#### [DOCUMENT TEXT]
- - -

Some European countries regularly use prophylactic intracameral injections of cefuroxime, and studies have found significant correlations between the injections and reduced incidence of postoperative endophthalmitis.16 It's worthwhile to also note that pre- and postoperative topical antibiotics are not the standard of care in Europe, and don't significantly reduce the incidence of endophthalmitis.19 The ability of a topical antibiotic to prevent endophthalmitis is largely determined by its ability to penetrate the anterior chamber and kill bacteria before it can reach the vitreous.4 This is a huge task for any antibiotic. Topical treatment, therefore, can't be relied upon for preventing endophthalmitis.

 


What Should Be Done


The myriad opportunities for bacteria to enter the incision transform the obligatory ounce of prevention into pounds of astute awareness of sterile technique. Unfortunately, the low incidence of endophthalmitis makes assessing the effectiveness of preventive techniques difficult and inconclusive. The standard prophylactic regimen varies. Guidelines of the American Academy of Ophthalmology,20 ESCRS19 and the Royal College of Ophthalmologists21 leave antibiotic use to the surgeon's discretion.

- - -

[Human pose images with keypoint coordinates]

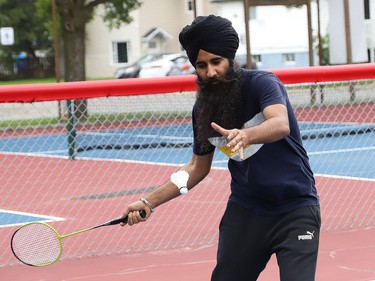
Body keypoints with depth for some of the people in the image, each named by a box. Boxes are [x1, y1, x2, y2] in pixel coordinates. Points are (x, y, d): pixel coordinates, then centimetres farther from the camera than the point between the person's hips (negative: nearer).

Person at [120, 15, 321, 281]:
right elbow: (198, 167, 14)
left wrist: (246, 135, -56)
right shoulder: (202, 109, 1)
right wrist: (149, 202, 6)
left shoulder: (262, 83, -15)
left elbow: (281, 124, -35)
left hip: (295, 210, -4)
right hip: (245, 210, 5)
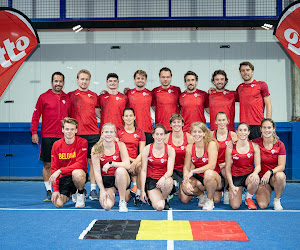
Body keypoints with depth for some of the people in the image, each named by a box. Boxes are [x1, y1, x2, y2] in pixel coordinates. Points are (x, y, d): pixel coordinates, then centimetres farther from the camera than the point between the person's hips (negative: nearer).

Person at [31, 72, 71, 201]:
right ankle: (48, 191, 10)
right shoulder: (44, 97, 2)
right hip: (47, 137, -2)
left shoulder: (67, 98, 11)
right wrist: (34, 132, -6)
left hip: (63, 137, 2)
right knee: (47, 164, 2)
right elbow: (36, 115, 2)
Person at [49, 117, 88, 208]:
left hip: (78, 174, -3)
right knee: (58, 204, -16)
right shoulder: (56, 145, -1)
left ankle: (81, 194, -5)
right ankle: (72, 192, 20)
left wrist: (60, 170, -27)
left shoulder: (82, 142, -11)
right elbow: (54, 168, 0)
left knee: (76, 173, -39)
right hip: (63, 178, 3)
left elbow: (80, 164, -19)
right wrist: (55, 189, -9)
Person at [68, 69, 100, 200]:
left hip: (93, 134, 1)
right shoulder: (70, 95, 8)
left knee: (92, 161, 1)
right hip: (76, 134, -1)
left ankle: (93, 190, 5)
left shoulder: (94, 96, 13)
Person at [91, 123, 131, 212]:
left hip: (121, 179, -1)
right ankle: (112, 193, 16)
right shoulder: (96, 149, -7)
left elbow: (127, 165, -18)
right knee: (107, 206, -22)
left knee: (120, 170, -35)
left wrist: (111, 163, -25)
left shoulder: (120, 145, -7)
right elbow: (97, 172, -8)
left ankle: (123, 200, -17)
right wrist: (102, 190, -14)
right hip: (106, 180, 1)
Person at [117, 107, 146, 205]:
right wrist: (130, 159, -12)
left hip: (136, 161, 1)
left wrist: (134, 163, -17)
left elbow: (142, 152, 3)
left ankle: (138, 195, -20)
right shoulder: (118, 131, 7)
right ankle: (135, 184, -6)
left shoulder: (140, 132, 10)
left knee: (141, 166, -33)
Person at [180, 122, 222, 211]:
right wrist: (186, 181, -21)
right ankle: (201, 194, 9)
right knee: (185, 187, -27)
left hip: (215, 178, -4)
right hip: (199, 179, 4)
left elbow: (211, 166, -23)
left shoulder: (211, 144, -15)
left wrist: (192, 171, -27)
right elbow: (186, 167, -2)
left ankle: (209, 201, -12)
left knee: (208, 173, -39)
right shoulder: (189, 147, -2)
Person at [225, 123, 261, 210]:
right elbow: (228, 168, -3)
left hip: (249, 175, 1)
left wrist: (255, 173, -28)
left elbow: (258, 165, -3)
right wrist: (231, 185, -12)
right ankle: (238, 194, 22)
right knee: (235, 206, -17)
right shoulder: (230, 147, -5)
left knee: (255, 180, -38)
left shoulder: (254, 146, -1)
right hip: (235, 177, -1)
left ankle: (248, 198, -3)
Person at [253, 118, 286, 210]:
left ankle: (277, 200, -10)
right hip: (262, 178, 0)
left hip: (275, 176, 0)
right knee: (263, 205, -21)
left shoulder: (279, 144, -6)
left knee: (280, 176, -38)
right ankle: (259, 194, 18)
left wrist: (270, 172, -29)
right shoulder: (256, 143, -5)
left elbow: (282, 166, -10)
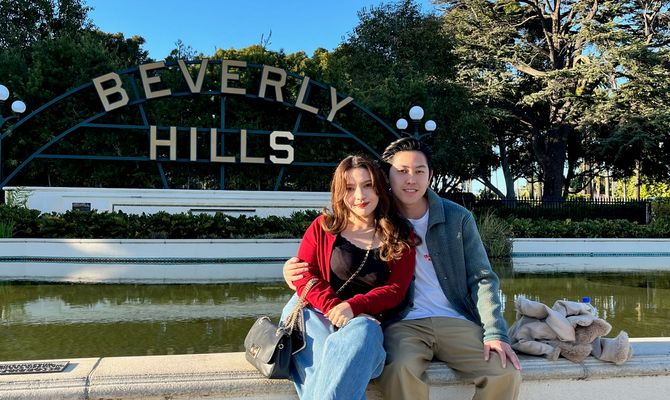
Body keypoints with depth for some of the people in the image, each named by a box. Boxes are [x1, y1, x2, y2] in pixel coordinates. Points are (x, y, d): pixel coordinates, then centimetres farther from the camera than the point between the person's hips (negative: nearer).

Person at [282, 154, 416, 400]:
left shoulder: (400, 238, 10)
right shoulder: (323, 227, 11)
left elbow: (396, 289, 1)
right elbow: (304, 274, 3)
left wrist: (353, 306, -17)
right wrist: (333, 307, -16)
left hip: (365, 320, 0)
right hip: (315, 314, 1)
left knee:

- - -

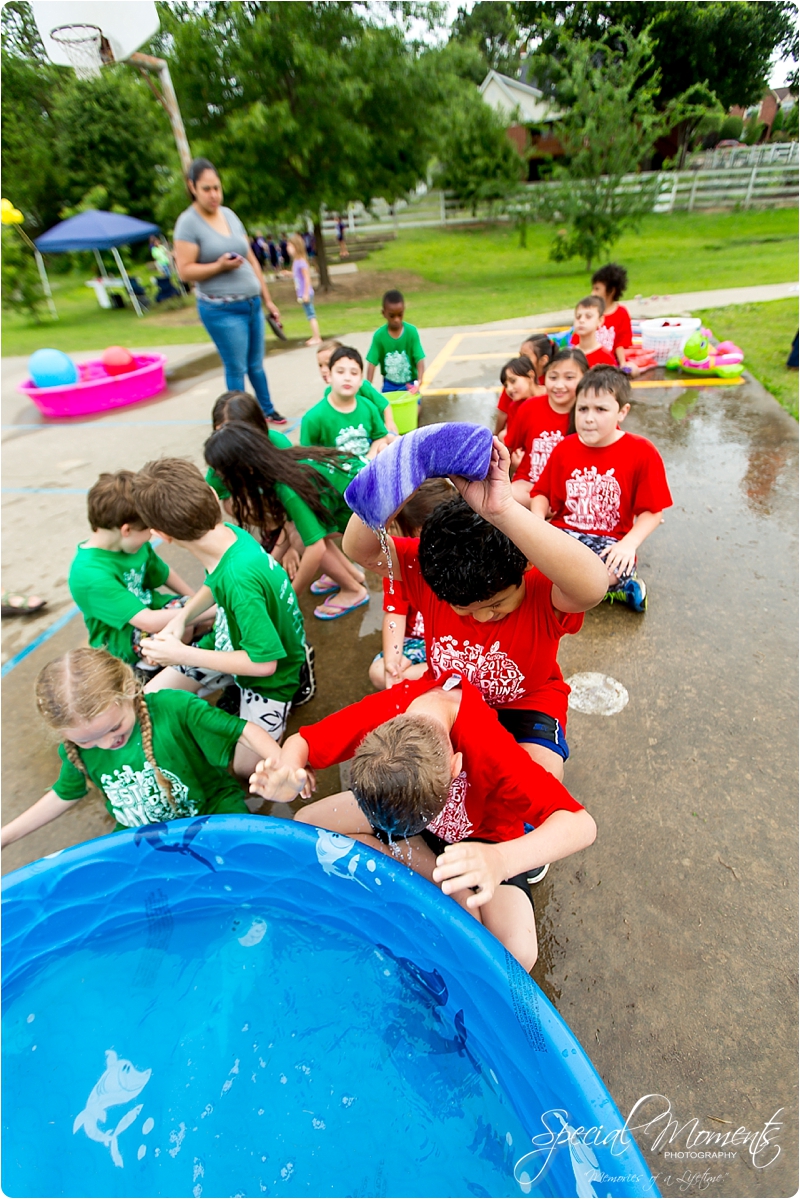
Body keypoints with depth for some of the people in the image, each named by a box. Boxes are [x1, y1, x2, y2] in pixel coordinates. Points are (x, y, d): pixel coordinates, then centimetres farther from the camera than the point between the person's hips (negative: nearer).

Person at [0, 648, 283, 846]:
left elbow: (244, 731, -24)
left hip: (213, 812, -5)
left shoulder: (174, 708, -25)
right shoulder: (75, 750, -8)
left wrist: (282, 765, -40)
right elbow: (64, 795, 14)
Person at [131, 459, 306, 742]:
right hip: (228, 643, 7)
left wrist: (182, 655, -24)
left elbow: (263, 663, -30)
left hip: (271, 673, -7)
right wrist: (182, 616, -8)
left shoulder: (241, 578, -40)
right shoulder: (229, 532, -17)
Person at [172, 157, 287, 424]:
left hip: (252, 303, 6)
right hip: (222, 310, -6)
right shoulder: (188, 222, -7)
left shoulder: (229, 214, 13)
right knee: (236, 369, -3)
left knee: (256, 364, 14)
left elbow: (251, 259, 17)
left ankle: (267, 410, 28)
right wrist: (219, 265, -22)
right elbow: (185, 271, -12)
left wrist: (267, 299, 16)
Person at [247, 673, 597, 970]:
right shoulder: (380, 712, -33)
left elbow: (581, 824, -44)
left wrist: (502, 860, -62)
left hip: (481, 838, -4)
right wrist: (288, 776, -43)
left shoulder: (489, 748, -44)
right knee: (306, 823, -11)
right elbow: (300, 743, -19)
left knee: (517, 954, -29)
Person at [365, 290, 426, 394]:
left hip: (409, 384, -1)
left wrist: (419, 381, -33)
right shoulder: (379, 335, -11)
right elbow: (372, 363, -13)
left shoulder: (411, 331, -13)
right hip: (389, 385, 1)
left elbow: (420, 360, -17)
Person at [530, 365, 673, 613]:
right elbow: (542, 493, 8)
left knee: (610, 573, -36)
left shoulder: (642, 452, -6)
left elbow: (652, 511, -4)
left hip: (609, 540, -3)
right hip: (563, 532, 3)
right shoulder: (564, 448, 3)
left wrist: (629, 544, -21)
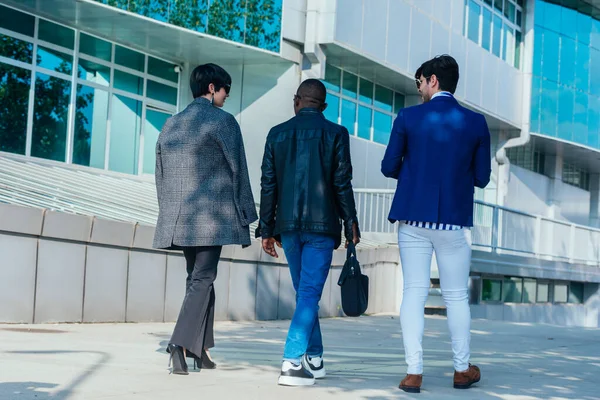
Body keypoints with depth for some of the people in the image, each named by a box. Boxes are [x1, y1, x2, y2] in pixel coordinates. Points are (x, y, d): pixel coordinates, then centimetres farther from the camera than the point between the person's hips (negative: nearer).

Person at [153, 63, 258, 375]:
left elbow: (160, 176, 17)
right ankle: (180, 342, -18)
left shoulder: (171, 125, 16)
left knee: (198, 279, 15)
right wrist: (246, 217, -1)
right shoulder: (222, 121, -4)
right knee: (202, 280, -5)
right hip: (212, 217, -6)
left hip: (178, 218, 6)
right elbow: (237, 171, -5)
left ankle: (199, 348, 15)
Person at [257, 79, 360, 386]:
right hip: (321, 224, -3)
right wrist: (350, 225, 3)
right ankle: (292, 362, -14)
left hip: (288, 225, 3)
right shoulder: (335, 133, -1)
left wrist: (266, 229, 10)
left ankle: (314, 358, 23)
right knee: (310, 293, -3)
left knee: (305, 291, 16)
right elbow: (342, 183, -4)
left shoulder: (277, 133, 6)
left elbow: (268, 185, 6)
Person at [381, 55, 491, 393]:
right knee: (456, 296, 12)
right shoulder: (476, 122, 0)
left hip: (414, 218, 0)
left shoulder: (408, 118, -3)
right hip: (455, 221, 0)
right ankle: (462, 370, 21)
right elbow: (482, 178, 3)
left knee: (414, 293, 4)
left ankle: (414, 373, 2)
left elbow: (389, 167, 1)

- - -

#### [PARTS OF THE EXERCISE]
a) Decide whether each statement agrees with the passage on preventing endophthalmitis. Answer yes or no for each, and quote the words of the passage that settle it.
(i) Pre- and postoperative topical antibiotics are the standard of care in Europe.
(ii) Because endophthalmitis is uncommon, it is hard to judge how well preventive techniques work.
(iii) The Royal College of Ophthalmologists' guidelines leave antibiotic use to the surgeon.
b) Answer each question using the passage on preventing endophthalmitis.
(i) Which antibiotic do some European countries regularly inject intracamerally as a preventive measure?
(ii) What largely determines whether a topical antibiotic can prevent endophthalmitis?
(iii) Which three bodies' guidelines does the passage name?
c) Go on with the passage on preventing endophthalmitis, starting right after its final sentence.

#### [EXERCISE RESULTS]
a)
(i) No: "pre- and postoperative topical antibiotics are not the standard of care in Europe"
(ii) Yes: "the low incidence of endophthalmitis makes assessing the effectiveness of preventive techniques difficult and inconclusive"
(iii) Yes: "leave antibiotic use to the surgeon's discretion"

b)
(i) Cefuroxime.
(ii) Its ability to penetrate the anterior chamber and kill bacteria before they can reach the vitreous.
(iii) The American Academy of Ophthalmology, the ESCRS, and the Royal College of Ophthalmologists.

c)
Since many cases of endophthalmitis are believed caused by the patient's own lid flora, proper draping and preparation of the surgical area is crucial. The application of 5 to 10% povidone-iodine solution prior to surgery is considered mandatory by all three of the aforementioned organizations. Application of povidone-iodine is a standard procedure in the United States, and likely has some effect on the incidence of endophthalmitis.22


Any antibiotic regimen that is used prophylactically (such as intracameral injections) must have a minute risk of adverse effects, ideally less than the risk of otherwise developing endophthalmitis. Topically applied fourth-generation fluoroquinolones are favored by U.S. ophthalmologists for preoperative prophylaxis;23 however, given the lack of control inherent in clinical endophthalmitis studies, quantifying the usefulness of preoperative antibiotics is difficult. Preop antibiotics are effective in reducing bacterial counts on the ocular surface, but since sterilization isn't achieved, they don't prevent endophthalmitis.4 Whatever methods are used, the importance of proper and consistent sterile technique is vital.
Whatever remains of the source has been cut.